Working with workers’ groups, small businesses, and neighbourhood communities, AIDMI helps translate India Meteorological Department (IMD) heat alerts into practical guidance for those most at risk.
This includes sharing heat safety messages, promoting workplace adaptations, and encouraging early protective actions before temperatures peak. Such local-level engagement demonstrates how early warning information can be converted into life-saving early action.
Equity at the Centre of Heat Action
Extreme heat does not affect all people equally. Vulnerability is shaped by income, occupation, housing conditions, and access to services. People living in crowded neighbourhoods with limited ventilation or green spaces are particularly vulnerable. Similarly, elderly persons, migrant workers, and those with pre-existing health conditions face higher risks during heatwaves.
Effective heat action therefore requires an equity-centred approach. Protection measures must reach those who are most exposed to heat risks, especially small businesses that often remain outside formal safety systems.
Heat Action Plans adopted by several cities in India have already demonstrated the value of coordinated approaches that combine early warning, public awareness, and institutional preparedness. Strengthening and expanding such approaches can significantly reduce the human impacts of extreme heat.
From Awareness to Early Action
In recent years, awareness about extreme heat risks has increased significantly. However, awareness alone is not sufficient. The next phase of action must focus on ensuring that heat forecasts trigger routine early actions across institutions and communities.
This includes integrating heat alerts into municipal planning, establishing automatic local response protocols, and ensuring that frontline workers—such as transport operators, street businesses, and small entrepreneurs—receive practical guidance and support.
Financing also plays an important role.
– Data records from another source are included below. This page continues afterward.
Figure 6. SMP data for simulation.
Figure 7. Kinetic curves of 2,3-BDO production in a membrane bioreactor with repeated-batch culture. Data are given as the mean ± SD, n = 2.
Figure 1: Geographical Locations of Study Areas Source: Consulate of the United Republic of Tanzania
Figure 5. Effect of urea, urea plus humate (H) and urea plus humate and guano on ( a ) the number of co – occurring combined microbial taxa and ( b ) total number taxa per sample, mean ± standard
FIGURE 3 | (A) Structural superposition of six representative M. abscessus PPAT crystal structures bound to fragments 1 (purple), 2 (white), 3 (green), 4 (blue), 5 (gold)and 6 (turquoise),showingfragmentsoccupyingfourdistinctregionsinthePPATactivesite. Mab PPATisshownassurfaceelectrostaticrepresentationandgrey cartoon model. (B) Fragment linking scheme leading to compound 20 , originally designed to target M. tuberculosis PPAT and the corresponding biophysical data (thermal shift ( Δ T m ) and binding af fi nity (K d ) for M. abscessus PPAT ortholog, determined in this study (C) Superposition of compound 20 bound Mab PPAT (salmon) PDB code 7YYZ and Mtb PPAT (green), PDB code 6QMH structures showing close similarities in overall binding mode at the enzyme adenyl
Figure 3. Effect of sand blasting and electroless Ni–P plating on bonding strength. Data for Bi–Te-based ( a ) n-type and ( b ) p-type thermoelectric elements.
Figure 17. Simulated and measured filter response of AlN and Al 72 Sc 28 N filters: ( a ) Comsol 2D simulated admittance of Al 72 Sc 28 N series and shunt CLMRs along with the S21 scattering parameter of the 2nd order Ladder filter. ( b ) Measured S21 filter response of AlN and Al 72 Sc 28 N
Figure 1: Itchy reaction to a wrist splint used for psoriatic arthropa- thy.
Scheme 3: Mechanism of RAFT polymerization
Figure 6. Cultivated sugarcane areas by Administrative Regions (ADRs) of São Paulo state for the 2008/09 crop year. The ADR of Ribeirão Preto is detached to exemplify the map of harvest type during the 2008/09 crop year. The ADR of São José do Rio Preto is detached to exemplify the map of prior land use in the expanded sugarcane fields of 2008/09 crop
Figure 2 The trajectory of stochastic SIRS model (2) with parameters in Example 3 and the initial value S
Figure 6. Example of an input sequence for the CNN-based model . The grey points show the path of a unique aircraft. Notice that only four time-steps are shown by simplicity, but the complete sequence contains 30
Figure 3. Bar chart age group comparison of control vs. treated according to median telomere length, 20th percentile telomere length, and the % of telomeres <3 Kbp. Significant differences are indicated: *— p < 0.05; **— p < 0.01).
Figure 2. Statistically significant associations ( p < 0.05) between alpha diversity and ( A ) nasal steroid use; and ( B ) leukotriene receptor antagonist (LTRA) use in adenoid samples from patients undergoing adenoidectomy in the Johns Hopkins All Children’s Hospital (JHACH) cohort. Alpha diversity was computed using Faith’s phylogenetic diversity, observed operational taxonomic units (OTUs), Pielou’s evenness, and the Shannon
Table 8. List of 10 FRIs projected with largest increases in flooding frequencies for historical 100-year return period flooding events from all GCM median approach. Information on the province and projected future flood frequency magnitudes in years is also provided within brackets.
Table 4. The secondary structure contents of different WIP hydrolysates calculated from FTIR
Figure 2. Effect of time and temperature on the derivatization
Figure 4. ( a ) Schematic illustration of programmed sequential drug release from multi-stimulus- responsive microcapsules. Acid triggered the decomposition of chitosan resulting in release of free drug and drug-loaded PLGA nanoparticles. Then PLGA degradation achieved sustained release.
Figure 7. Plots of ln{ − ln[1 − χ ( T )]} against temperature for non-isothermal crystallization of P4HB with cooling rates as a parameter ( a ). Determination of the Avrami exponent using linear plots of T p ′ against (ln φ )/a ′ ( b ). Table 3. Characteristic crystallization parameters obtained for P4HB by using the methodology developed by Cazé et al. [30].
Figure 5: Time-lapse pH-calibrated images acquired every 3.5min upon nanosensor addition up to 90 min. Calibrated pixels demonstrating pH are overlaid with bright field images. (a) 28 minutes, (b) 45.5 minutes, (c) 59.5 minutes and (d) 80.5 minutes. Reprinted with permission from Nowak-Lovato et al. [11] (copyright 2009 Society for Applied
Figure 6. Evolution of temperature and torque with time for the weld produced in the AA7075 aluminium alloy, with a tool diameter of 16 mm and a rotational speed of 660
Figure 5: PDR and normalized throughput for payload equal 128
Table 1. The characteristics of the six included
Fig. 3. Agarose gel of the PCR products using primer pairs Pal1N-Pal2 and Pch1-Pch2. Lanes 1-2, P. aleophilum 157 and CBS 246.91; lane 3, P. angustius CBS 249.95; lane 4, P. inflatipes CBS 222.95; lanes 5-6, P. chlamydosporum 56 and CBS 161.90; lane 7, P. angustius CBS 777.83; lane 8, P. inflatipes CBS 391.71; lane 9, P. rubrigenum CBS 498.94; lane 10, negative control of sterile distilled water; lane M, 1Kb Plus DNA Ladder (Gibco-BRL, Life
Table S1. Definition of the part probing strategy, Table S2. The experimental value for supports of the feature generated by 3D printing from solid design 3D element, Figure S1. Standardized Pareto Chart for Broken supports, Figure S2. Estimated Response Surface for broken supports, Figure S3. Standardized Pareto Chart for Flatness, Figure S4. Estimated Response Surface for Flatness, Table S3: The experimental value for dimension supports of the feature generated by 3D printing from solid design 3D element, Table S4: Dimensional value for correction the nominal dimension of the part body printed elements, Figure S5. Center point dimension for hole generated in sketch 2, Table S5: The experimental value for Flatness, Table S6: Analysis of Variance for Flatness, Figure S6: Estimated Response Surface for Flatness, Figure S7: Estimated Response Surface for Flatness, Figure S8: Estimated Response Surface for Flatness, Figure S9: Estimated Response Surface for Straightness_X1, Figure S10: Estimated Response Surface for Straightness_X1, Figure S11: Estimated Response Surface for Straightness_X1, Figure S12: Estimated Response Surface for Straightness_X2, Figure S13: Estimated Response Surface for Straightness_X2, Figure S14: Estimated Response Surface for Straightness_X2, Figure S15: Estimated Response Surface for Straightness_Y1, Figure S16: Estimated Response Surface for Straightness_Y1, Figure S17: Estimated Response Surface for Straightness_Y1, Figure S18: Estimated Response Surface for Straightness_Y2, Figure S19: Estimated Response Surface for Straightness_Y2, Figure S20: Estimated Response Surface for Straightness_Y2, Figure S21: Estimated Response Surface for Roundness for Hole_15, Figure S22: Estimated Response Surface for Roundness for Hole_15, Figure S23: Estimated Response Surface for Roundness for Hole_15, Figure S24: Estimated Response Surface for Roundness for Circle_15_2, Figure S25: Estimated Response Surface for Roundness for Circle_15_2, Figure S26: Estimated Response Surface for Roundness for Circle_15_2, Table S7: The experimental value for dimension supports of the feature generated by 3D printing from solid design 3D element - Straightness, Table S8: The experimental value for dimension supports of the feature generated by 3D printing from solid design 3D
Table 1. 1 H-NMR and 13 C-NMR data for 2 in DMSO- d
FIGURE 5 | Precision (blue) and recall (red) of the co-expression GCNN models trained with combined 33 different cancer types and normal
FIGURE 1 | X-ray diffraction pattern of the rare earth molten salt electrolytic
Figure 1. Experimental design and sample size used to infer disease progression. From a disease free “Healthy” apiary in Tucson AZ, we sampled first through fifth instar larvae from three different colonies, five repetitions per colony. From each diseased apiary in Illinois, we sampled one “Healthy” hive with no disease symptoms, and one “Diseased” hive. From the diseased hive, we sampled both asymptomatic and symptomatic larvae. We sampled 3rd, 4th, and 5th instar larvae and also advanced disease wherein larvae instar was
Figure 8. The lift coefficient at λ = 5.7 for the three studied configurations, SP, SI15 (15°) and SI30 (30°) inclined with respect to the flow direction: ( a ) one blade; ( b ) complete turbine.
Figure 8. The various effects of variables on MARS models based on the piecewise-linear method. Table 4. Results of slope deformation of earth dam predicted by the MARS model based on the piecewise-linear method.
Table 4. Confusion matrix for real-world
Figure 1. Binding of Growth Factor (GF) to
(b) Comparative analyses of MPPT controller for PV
Small-scale cooling solutions—such as shade structures, improved roofing materials, and community cooling spaces—can provide immediate protection for vulnerable groups when implemented at scale.
Preventing the Preventable
Extreme heat is predictable. The science is available. Early warnings exist. What remains is the consistent application of preventive measures that translate knowledge into action.
Recognising extreme heat deaths as avoidable changes the narrative. Instead of accepting heat-related fatalities as unavoidable tragedies, national and local authorities can focus on preventing them through preparedness, coordination, and inclusive planning. Furthermore, public engagement and outreach model such as the Ahmedabad Case Station for Avoidable Heat Deaths are low-cost community-led solutions that has the potential to empower communities at/high risks.
Supporting local innovations such as this, and prioritising protection for vulnerable workers and communities, it is possible to reduce heat-related deaths from rising temperatures.
In a warming world, the goal is clear: No one should die from extreme heat when the risk is known, and the solutions are within reach.
(The article is based on the presentation and discussion at the panel – “Campaigning to Reduce Avoidable Deaths in a Climate-Challenged World” that was organised by Avoidable Deaths Network at HNPW2026.)